Les deux chevaux de mon oncle 5/4
L'attelage en ligne
J’ai vous ai parlé des chevaux, des vaches écornées, du coq et de ses poules, de la naissance des lapins russes et du sort d’eunuques réservé aux mâles. Il me reste à vous présenter les deux chiens du paysage.
Un mâle et une femelle, mais pas en couple. L’un de garde du corps de ferme et l’autre pour les souris des champs. L’un logé en cabane, été comme hiver, la nuit comme le jour. Attaché à une chaîne à l’entrée de la cour. L’autre vivant à la maison, accompagnant le maître aux champs, deux pas derrière le pantalon de velours cotelé, dormant la nuit dans la paille près des chevaux. A l'abri des intempéries, des pluies, du vent et des gelées.
Le gardien alertait volontiers. Un mouvement insolite, même au loin et tout de suite c’était l’alarme… « Il ne va pas se taire ! » disait ma tante, le soir à la veillée, en aparté, mais assez fort pour que l'oncle l'entende et que sa voix de mauvaise humeur l'incite à sortir le sermonner : « Ca doit être un chat, ça va passer » lui répondait l’homme au repos après sa journée pour la faire patienter.
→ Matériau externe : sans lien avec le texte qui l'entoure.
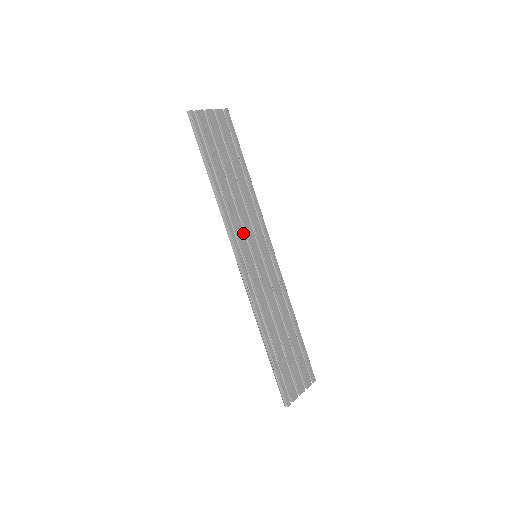
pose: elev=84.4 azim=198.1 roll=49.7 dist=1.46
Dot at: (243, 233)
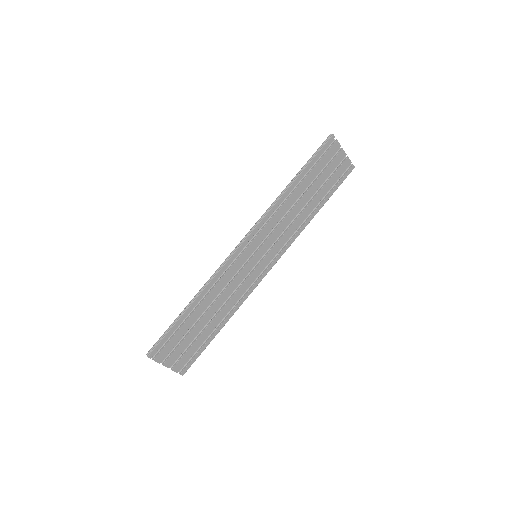
Dot at: (268, 233)
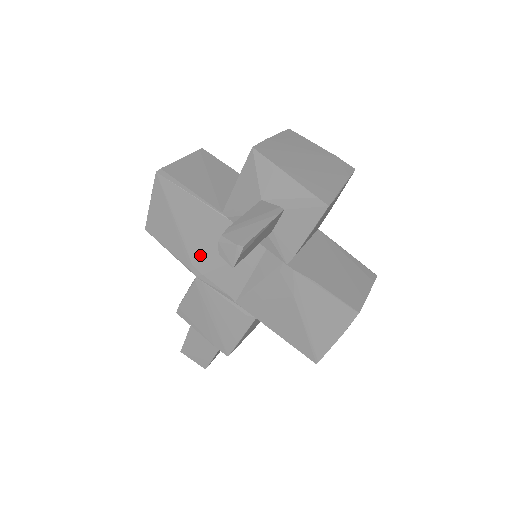
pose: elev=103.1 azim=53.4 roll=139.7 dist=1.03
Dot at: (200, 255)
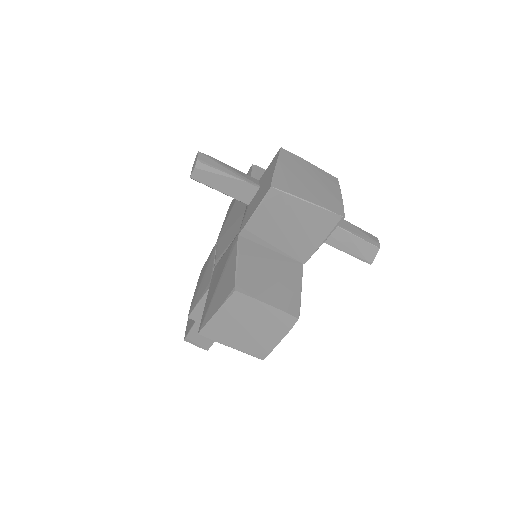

Jusqu’à ce que ma tante ouvre une fenêtre et crie pour faire taire le chien : « C’est pas bientôt fini ! T'as eu ta gamelle ! Couché… ! » Des fois, ça marchait, des fois pas. Le plus souvent, l’oncle sortait calmer sa bête. Autant par des menaces de sanctions pour la gêne occasionnée que par des compliments pour le zèle à bien faire son métier.
Nous, les enfants, on n’avait pas le droit de s’en approcher. Il n’aurait pas mordu (enfin, je crois) mais il était si fou à tirer sur sa chaîne, courant en arc de cercle dans l’angle d’un mur et de la grille, autour de l’axe du piquet fixé au pied de la cabane, qu’il aurait pu nous faire tomber.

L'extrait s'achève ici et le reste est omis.